El guía se esforzó en explicarnos los diversos restos de edificios, así como las ceremonias rituales en las que los sacerdotes sacrificaban víctimas para mayor gloria de dioses y gobernantes.
Según él, el espectáculo de la sangre corriendo a raudales por las escalinatas de altares y túmulos excitaba los instintos y mórbidas pasiones de la tribu. Además, los gobernantes obtenían el beneficio añadido de fomentar el espíritu de pertenencia y de subordinación. Las masas siempre se han excitado con esos pavorosos espectáculos. Está en la naturaleza humana y en muchos pueblos, culturas, religiones y épocas.
Los restos umbrosos de la ciudad estaban impregnados de musgo debido a la gran humedad que exudaba la intrincada selva que se cernía alrededor.
Desafortunadamente, durante la visita estuvimos rodeados por una considerable profusión de turistas, exactamente iguales a nosotros. No sé por qué contradictoria y exclusivista razón nos molestan tanto los turistas si nosotros también lo somos. Debe ser porque afean y entorpecen las “excelsas fotografías” que realizamos. O tal vez, porque hacen un ruido que perturba la “exquisitez de nuestro espíritu”. Tiene gracia.

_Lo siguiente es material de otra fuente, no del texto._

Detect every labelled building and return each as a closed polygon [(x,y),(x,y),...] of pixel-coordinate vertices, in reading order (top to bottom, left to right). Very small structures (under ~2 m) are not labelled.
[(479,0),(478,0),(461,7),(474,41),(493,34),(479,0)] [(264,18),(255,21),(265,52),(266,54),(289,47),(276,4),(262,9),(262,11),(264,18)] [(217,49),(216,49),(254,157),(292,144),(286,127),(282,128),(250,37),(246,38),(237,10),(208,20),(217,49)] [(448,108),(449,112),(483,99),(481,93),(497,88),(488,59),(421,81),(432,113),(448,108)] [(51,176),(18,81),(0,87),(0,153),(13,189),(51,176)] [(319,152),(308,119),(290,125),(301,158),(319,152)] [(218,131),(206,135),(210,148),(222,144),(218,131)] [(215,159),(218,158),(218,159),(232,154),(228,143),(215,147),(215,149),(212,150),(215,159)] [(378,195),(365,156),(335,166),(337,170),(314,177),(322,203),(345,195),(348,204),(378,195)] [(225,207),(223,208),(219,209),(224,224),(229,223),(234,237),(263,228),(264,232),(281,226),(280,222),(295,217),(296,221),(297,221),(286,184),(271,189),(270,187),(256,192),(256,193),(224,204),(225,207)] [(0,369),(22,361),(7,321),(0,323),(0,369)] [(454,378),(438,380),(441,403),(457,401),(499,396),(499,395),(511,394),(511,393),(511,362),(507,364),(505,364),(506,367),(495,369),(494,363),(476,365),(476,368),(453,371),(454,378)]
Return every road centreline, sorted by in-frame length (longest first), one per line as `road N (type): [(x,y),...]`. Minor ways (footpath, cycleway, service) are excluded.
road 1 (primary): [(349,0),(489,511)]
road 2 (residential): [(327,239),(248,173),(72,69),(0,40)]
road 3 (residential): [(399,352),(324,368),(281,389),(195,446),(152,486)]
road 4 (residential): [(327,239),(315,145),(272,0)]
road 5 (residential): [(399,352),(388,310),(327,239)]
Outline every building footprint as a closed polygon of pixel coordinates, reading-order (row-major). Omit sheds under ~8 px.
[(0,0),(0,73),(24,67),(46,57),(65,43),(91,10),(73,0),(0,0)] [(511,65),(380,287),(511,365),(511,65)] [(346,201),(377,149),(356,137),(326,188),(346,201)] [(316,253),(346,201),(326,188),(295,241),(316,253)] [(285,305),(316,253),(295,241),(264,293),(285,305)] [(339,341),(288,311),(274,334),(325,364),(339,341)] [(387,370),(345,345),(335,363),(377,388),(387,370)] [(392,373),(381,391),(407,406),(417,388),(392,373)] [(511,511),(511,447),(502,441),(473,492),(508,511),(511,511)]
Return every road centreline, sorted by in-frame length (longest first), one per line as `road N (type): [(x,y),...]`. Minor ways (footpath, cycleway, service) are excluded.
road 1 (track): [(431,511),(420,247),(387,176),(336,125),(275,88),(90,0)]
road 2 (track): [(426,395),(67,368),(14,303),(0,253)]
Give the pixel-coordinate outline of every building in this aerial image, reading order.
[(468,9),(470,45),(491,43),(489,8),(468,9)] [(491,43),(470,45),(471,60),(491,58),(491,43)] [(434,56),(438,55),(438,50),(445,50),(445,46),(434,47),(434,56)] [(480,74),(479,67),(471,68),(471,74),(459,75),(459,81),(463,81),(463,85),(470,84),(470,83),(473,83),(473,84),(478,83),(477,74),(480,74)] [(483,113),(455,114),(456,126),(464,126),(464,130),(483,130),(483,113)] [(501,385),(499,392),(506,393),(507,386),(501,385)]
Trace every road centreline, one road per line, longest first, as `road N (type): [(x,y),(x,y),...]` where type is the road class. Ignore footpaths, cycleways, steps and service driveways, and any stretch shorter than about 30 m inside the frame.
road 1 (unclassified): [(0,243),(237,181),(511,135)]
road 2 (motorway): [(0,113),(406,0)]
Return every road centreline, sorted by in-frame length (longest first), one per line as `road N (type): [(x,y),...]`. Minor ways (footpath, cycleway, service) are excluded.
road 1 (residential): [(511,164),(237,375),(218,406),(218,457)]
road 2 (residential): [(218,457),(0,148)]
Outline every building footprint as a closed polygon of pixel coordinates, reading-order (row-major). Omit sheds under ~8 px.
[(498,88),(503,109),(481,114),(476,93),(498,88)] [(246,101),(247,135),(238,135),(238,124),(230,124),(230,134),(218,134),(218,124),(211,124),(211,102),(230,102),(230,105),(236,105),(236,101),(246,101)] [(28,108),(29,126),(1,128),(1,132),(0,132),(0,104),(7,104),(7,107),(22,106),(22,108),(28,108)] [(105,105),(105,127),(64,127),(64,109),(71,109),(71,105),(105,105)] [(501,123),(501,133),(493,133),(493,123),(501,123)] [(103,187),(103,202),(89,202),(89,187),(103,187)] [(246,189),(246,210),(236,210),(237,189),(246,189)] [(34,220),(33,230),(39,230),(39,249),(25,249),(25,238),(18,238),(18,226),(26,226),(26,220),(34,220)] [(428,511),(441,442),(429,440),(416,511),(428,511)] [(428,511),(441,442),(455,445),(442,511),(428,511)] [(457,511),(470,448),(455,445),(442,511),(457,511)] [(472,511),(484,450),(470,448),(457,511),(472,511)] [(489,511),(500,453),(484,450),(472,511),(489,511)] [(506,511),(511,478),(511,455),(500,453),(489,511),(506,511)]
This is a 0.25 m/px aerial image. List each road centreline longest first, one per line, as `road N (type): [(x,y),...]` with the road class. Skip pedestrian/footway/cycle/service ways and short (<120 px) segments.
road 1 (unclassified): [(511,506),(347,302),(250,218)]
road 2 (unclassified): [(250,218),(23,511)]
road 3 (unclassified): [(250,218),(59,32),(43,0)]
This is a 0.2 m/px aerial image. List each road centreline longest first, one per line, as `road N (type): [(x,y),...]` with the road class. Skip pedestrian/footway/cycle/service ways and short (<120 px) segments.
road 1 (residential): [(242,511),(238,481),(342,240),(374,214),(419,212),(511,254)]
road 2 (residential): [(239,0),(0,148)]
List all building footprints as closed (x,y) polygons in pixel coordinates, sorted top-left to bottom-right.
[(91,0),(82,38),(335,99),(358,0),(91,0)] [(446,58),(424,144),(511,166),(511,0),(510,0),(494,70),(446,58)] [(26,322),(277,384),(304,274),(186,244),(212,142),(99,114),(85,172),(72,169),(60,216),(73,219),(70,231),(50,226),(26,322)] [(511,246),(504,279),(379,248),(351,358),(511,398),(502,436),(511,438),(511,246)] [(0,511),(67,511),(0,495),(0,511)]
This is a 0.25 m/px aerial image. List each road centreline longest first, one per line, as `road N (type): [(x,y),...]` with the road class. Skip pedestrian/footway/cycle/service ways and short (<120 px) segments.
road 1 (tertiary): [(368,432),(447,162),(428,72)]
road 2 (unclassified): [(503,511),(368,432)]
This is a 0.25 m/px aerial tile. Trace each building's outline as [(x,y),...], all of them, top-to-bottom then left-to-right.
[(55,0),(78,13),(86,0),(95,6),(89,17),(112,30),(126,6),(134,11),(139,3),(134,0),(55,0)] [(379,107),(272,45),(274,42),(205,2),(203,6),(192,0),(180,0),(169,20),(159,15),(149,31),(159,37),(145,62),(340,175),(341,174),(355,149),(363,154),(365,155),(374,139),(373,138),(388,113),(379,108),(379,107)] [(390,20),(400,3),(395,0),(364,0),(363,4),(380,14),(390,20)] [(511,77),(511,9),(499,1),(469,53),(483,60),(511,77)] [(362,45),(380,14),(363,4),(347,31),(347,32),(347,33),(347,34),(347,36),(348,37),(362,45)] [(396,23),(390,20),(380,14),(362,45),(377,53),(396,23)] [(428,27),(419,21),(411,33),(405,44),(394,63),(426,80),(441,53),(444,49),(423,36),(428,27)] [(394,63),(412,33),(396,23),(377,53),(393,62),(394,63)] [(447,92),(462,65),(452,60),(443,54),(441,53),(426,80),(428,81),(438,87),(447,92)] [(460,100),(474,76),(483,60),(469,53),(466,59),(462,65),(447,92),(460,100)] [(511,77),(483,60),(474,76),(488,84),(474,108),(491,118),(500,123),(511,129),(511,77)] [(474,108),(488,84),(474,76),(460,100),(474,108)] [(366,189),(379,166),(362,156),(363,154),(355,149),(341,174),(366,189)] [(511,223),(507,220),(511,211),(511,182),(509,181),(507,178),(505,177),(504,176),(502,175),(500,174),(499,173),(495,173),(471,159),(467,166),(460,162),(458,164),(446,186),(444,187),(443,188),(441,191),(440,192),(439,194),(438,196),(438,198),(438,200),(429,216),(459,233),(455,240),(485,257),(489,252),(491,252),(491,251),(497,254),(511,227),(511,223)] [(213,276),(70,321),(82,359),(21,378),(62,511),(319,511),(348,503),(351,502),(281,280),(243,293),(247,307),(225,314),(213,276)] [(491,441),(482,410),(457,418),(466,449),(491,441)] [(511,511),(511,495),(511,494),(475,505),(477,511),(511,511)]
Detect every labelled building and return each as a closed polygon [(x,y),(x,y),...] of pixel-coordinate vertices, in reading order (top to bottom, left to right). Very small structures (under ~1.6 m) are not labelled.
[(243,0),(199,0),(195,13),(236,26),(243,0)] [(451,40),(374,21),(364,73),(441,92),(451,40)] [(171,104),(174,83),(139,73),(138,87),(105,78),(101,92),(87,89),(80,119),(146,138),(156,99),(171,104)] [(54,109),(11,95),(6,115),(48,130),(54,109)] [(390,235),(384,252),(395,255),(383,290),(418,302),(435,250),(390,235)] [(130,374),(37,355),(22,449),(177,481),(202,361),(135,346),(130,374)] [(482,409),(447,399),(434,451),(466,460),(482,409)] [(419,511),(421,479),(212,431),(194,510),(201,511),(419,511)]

Regresamos a las lanchas y remontamos la corriente, una espléndida experiencia, hasta llegar al embarcadero del que habíamos partido.
Comimos en un restaurante bajo tupidos y altísimos árboles.
El grupo turístico seguía relacionándose animadamente (todos contra todos). Y nosotros, asombrosamente, también participábamos de ese inesperado y frívolo paroxismo social…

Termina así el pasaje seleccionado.